Type every record exactly as it appears.
=== Section Start ===
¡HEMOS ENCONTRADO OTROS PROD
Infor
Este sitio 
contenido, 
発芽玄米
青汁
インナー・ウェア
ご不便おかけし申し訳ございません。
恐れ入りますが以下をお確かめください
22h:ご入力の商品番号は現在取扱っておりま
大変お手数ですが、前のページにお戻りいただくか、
=== Section End ===
*SOLUTION TO THE PROBLEM*
¡HEMOS ENCONTRADO OTROS PROD
Infor
Este sitio 
contenido, 
発芽玄米
青汁
インナー・ウェア
ご不便おかけし申し訳ございません。
恐れ入りますが以下をお確かめください
22h:ご入力の商品番号は現在取扱っておりま
大変お手数ですが、前のページにお戻りいただくか、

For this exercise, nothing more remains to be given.